> [Problem to work on]:
Reproduce each of the following entries word for word, keeping every line in its original order.

□ □ □

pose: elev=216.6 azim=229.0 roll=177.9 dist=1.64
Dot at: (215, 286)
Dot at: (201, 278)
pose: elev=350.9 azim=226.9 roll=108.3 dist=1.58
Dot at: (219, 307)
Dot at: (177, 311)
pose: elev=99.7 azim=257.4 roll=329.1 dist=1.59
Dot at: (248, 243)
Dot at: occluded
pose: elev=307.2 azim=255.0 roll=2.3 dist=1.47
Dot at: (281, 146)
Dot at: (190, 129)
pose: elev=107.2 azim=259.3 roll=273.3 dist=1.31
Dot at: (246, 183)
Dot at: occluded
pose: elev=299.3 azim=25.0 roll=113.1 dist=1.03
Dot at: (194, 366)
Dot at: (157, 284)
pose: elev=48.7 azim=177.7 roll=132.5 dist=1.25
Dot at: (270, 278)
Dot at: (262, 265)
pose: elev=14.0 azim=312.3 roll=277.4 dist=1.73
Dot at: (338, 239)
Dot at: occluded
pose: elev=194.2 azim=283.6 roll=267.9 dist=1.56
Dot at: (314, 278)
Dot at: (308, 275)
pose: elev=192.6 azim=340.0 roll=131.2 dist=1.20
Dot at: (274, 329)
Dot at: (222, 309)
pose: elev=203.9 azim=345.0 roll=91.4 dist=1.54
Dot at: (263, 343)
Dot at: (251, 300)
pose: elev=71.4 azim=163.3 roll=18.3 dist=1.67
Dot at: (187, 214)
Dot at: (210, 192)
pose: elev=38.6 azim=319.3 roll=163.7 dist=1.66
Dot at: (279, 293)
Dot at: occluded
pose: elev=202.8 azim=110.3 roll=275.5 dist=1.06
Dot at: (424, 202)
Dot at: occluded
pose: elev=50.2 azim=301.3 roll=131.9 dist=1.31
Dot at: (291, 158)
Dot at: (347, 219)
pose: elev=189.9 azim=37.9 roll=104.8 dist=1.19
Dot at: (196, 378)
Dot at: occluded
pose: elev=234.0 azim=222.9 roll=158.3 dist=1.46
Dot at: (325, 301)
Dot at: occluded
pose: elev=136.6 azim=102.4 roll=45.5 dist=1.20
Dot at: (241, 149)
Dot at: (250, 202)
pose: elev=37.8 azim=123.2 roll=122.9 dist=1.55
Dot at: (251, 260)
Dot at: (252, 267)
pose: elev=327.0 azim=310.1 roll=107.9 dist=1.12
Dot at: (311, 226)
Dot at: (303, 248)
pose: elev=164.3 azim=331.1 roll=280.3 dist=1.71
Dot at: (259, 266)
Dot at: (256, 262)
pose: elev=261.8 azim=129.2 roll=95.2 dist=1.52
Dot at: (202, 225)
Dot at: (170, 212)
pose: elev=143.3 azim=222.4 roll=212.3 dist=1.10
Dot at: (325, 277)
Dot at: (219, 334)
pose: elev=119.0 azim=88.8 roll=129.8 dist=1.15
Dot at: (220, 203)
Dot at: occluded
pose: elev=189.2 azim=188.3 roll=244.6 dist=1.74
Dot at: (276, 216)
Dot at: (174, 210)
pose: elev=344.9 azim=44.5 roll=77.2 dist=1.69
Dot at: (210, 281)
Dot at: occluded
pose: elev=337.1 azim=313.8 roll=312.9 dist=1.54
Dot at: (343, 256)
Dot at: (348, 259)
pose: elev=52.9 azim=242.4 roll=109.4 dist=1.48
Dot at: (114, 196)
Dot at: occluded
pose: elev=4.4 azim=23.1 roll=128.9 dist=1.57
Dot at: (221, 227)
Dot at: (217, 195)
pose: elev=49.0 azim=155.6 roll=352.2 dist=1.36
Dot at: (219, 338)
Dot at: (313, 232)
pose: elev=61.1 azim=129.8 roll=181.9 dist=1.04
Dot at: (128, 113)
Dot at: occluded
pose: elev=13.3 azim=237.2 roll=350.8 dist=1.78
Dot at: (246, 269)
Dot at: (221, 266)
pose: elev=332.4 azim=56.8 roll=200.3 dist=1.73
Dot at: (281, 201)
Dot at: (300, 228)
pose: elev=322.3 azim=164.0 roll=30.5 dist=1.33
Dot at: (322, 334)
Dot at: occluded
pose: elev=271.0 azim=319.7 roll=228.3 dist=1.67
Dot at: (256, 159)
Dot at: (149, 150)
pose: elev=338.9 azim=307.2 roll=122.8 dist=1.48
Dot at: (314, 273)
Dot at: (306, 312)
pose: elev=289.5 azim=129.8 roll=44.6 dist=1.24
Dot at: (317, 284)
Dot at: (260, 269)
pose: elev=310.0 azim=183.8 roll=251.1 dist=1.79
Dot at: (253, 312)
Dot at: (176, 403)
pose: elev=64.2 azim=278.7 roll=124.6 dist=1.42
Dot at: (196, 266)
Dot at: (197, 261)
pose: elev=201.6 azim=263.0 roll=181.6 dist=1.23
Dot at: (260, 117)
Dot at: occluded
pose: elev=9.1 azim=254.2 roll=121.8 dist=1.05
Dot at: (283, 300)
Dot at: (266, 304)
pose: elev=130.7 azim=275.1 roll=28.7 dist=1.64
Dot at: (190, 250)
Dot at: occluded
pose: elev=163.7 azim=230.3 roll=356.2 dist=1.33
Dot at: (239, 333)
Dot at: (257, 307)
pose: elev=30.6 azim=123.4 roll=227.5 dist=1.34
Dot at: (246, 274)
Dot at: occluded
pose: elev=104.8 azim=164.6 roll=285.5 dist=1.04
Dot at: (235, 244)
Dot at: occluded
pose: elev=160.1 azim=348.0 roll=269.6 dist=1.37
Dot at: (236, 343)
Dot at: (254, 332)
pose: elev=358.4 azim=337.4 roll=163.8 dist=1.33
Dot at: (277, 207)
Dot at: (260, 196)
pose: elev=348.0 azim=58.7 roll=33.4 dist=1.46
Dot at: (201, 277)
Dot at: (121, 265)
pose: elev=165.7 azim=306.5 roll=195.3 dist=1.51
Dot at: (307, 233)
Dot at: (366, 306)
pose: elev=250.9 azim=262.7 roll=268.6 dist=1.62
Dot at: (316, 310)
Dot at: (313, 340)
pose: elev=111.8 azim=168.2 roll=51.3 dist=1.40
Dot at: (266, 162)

□ □ □

> [Correct response]:
pose: elev=216.6 azim=229.0 roll=177.9 dist=1.64
Dot at: (215, 286)
Dot at: (201, 278)
pose: elev=350.9 azim=226.9 roll=108.3 dist=1.58
Dot at: (219, 307)
Dot at: (177, 311)
pose: elev=99.7 azim=257.4 roll=329.1 dist=1.59
Dot at: (248, 243)
Dot at: occluded
pose: elev=307.2 azim=255.0 roll=2.3 dist=1.47
Dot at: (281, 146)
Dot at: (190, 129)
pose: elev=107.2 azim=259.3 roll=273.3 dist=1.31
Dot at: (246, 183)
Dot at: occluded
pose: elev=299.3 azim=25.0 roll=113.1 dist=1.03
Dot at: (194, 366)
Dot at: (157, 284)
pose: elev=48.7 azim=177.7 roll=132.5 dist=1.25
Dot at: (270, 278)
Dot at: (262, 265)
pose: elev=14.0 azim=312.3 roll=277.4 dist=1.73
Dot at: (338, 239)
Dot at: occluded
pose: elev=194.2 azim=283.6 roll=267.9 dist=1.56
Dot at: (314, 278)
Dot at: (308, 275)
pose: elev=192.6 azim=340.0 roll=131.2 dist=1.20
Dot at: (274, 329)
Dot at: (222, 309)
pose: elev=203.9 azim=345.0 roll=91.4 dist=1.54
Dot at: (263, 343)
Dot at: (251, 300)
pose: elev=71.4 azim=163.3 roll=18.3 dist=1.67
Dot at: (187, 214)
Dot at: (210, 192)
pose: elev=38.6 azim=319.3 roll=163.7 dist=1.66
Dot at: (279, 293)
Dot at: occluded
pose: elev=202.8 azim=110.3 roll=275.5 dist=1.06
Dot at: (424, 202)
Dot at: occluded
pose: elev=50.2 azim=301.3 roll=131.9 dist=1.31
Dot at: (291, 158)
Dot at: (347, 219)
pose: elev=189.9 azim=37.9 roll=104.8 dist=1.19
Dot at: (196, 378)
Dot at: occluded
pose: elev=234.0 azim=222.9 roll=158.3 dist=1.46
Dot at: (325, 301)
Dot at: occluded
pose: elev=136.6 azim=102.4 roll=45.5 dist=1.20
Dot at: (241, 149)
Dot at: (250, 202)
pose: elev=37.8 azim=123.2 roll=122.9 dist=1.55
Dot at: (251, 260)
Dot at: (252, 267)
pose: elev=327.0 azim=310.1 roll=107.9 dist=1.12
Dot at: (311, 226)
Dot at: (303, 248)
pose: elev=164.3 azim=331.1 roll=280.3 dist=1.71
Dot at: (259, 266)
Dot at: (256, 262)
pose: elev=261.8 azim=129.2 roll=95.2 dist=1.52
Dot at: (202, 225)
Dot at: (170, 212)
pose: elev=143.3 azim=222.4 roll=212.3 dist=1.10
Dot at: (325, 277)
Dot at: (219, 334)
pose: elev=119.0 azim=88.8 roll=129.8 dist=1.15
Dot at: (220, 203)
Dot at: occluded
pose: elev=189.2 azim=188.3 roll=244.6 dist=1.74
Dot at: (276, 216)
Dot at: (174, 210)
pose: elev=344.9 azim=44.5 roll=77.2 dist=1.69
Dot at: (210, 281)
Dot at: occluded
pose: elev=337.1 azim=313.8 roll=312.9 dist=1.54
Dot at: (343, 256)
Dot at: (348, 259)
pose: elev=52.9 azim=242.4 roll=109.4 dist=1.48
Dot at: (114, 196)
Dot at: occluded
pose: elev=4.4 azim=23.1 roll=128.9 dist=1.57
Dot at: (221, 227)
Dot at: (217, 195)
pose: elev=49.0 azim=155.6 roll=352.2 dist=1.36
Dot at: (219, 338)
Dot at: (313, 232)
pose: elev=61.1 azim=129.8 roll=181.9 dist=1.04
Dot at: (128, 113)
Dot at: occluded
pose: elev=13.3 azim=237.2 roll=350.8 dist=1.78
Dot at: (246, 269)
Dot at: (221, 266)
pose: elev=332.4 azim=56.8 roll=200.3 dist=1.73
Dot at: (281, 201)
Dot at: (300, 228)
pose: elev=322.3 azim=164.0 roll=30.5 dist=1.33
Dot at: (322, 334)
Dot at: occluded
pose: elev=271.0 azim=319.7 roll=228.3 dist=1.67
Dot at: (256, 159)
Dot at: (149, 150)
pose: elev=338.9 azim=307.2 roll=122.8 dist=1.48
Dot at: (314, 273)
Dot at: (306, 312)
pose: elev=289.5 azim=129.8 roll=44.6 dist=1.24
Dot at: (317, 284)
Dot at: (260, 269)
pose: elev=310.0 azim=183.8 roll=251.1 dist=1.79
Dot at: (253, 312)
Dot at: (176, 403)
pose: elev=64.2 azim=278.7 roll=124.6 dist=1.42
Dot at: (196, 266)
Dot at: (197, 261)
pose: elev=201.6 azim=263.0 roll=181.6 dist=1.23
Dot at: (260, 117)
Dot at: occluded
pose: elev=9.1 azim=254.2 roll=121.8 dist=1.05
Dot at: (283, 300)
Dot at: (266, 304)
pose: elev=130.7 azim=275.1 roll=28.7 dist=1.64
Dot at: (190, 250)
Dot at: occluded
pose: elev=163.7 azim=230.3 roll=356.2 dist=1.33
Dot at: (239, 333)
Dot at: (257, 307)
pose: elev=30.6 azim=123.4 roll=227.5 dist=1.34
Dot at: (246, 274)
Dot at: occluded
pose: elev=104.8 azim=164.6 roll=285.5 dist=1.04
Dot at: (235, 244)
Dot at: occluded
pose: elev=160.1 azim=348.0 roll=269.6 dist=1.37
Dot at: (236, 343)
Dot at: (254, 332)
pose: elev=358.4 azim=337.4 roll=163.8 dist=1.33
Dot at: (277, 207)
Dot at: (260, 196)
pose: elev=348.0 azim=58.7 roll=33.4 dist=1.46
Dot at: (201, 277)
Dot at: (121, 265)
pose: elev=165.7 azim=306.5 roll=195.3 dist=1.51
Dot at: (307, 233)
Dot at: (366, 306)
pose: elev=250.9 azim=262.7 roll=268.6 dist=1.62
Dot at: (316, 310)
Dot at: (313, 340)
pose: elev=111.8 azim=168.2 roll=51.3 dist=1.40
Dot at: (266, 162)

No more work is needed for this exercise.